→ **GOAL OF THE EXERCISE**:
Your answer should be every line of the records that contains the word "roll", copied as it stands.

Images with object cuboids
= = = = = = =

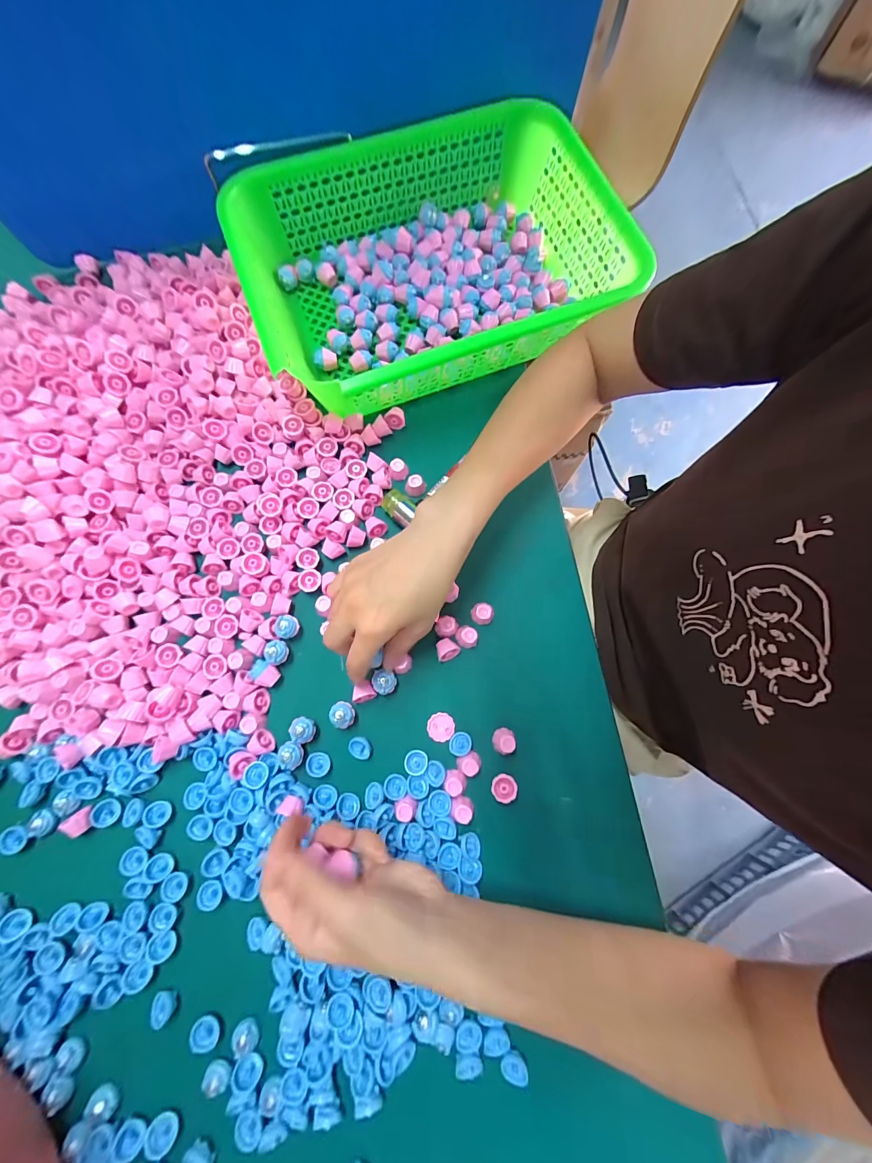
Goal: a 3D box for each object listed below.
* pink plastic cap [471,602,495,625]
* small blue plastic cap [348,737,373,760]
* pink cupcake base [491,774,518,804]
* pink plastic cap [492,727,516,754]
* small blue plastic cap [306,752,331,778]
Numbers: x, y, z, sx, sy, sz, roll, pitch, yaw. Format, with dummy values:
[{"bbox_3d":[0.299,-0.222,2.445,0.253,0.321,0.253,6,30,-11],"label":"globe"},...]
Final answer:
[{"bbox_3d":[0.044,0.029,0.356,0.020,0.017,0.021,0,77,-2],"label":"pink plastic cap"},{"bbox_3d":[-0.064,0.142,0.326,0.017,0.005,0.020,-33,80,-9],"label":"small blue plastic cap"},{"bbox_3d":[0.056,0.172,0.320,0.020,0.012,0.020,0,77,-2],"label":"pink cupcake base"},{"bbox_3d":[0.058,0.136,0.329,0.018,0.017,0.018,0,77,-2],"label":"pink plastic cap"},{"bbox_3d":[-0.099,0.154,0.322,0.019,0.008,0.017,3,77,-1],"label":"small blue plastic cap"}]

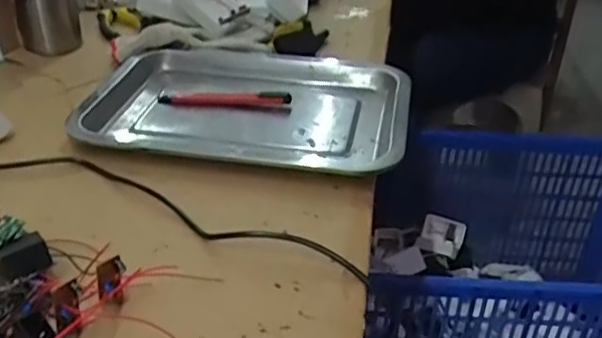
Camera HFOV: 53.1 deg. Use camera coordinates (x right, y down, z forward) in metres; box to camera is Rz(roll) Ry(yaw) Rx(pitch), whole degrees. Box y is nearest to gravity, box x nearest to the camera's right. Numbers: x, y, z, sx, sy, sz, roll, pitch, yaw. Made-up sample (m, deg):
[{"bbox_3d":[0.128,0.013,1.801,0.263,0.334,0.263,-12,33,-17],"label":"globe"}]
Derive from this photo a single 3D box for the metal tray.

= = = = = = =

→ **WRITTEN SOLUTION**:
Numbers: x, y, z, sx, sy, sz, roll, pitch, yaw. Format, with dummy values:
Camera HFOV: 53.1 deg. Use camera coordinates (x right, y down, z forward) in metres; box to camera is Rz(roll) Ry(yaw) Rx(pitch), whole degrees. Box y is nearest to gravity, box x nearest to the camera's right. Numbers: x, y, z, sx, sy, sz, roll, pitch, yaw. Made-up sample (m, deg):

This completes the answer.